Bagaimana Berani Mengatakan 'Tidak' tanpa Merasa Tidak Enak

Bagaimana Berani Mengatakan Tidak tanpa Merasa Tidak Enak
ISTOCK

Masalah diam-diam banyak orang. 

Tunjuk tangan, siapa yang pernah merasa tidak enak ketika ingin menolak sesuatu? Seringkali yang terucap dari mulut "iya", tapi sebenarnya di dalam hati "tidak" saat seseorang menawarkan atau meminta sesuatu. 

'Nonton Insidious, yuk?"

"Ayo." (Padahal paling tidak suka film horor.) 

"Mau makan di restoran ini?"

"Sip." (Saat mengecek di Zomato, biaya makan di restoran tersebut per orang lebih dari 200 ribu, padahal sedang mengirit.) 

Sudah berkali-kali bertekad, berjanji kepada diri sendiri untuk bilang berani bilang tidak, tapi urung karena merasa tidak enak, sungkan dan bersalah.

* **GUNAKAN INFORMASI BERIKUT**
• A. Dari tulisan tentang berani menolak di atas, sebutkan semua perasaan yang membuat orang urung mengatakan tidak.
• B. Lanjutkan tulisan tentang berani menolak di atas, mulai setelah kalimat terakhirnya.

* **INFORMASI YANG DIBERIKAN**
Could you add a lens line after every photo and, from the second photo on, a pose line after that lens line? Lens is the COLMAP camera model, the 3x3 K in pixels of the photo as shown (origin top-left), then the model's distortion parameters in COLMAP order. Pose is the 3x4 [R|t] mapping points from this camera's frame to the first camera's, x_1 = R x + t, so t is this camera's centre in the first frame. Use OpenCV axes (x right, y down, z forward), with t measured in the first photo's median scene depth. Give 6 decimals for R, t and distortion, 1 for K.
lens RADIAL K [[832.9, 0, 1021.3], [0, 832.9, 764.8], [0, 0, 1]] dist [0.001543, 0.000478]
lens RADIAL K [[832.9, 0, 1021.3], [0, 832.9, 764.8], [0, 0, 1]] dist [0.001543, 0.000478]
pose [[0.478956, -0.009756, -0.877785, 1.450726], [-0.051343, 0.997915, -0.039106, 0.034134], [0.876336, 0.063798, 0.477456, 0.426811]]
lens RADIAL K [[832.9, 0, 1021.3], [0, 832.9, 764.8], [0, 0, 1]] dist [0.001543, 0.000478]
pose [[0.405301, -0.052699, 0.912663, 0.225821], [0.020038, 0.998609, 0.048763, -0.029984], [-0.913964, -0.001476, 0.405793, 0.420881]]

* **DAFTAR JAWABAN**
• A. Tidak enak, sungkan, dan bersalah.

• B.
“Harus dijelaskan terlebih dahulu ya, arti rasa 'tidak enak' atau 'sungkan' itu dapat diartikan dalam banyak terminologi. Namun, untuk kasus ini, saya mengkategorikannya sebagai submisif," kata Maharsi Anindyajati, M. Psi, Psikolog, seorang psikolog klinis dewasa dari Rumah Sakit Islam Cempaka Putih, Jakarta, menuturkan kepada Woop.

Apa itu submisif? “Perilaku submisif merupakan perilaku patuh atau tunduk terhadap orang lain. Ia tidak akan mau membuat orang lain kesal dan untuk itu, ia rela mengorbankan dirinya.”

Bagaimana perilaku bisa terbentuk—lingkungankah? “Tentunya ada," tanggap Maharsi. "Peranan lingkungan dalam membentuk perilaku ini sangatlah besar. Orang dengan sifat submisif lebih mementingkan kebutuhan orang lain dan mengabaikan kebutuhan dirinya,” jelasnya.

Dalam kenyataannya, banyak dari kita yang langsung menjawab “IYA” ketika dimintai tolong untuk melakukan sesuatunya, misalnya oleh bos atau orang terdekat. Padahal sebenarnya, jika boleh jujur—tanpa merasa 'tidak enak'— inginnya sih, bilang tidak. Namun ketika ditanya, "Kenapa tidak menolak?" Alasannya: "'Kan bantu teman."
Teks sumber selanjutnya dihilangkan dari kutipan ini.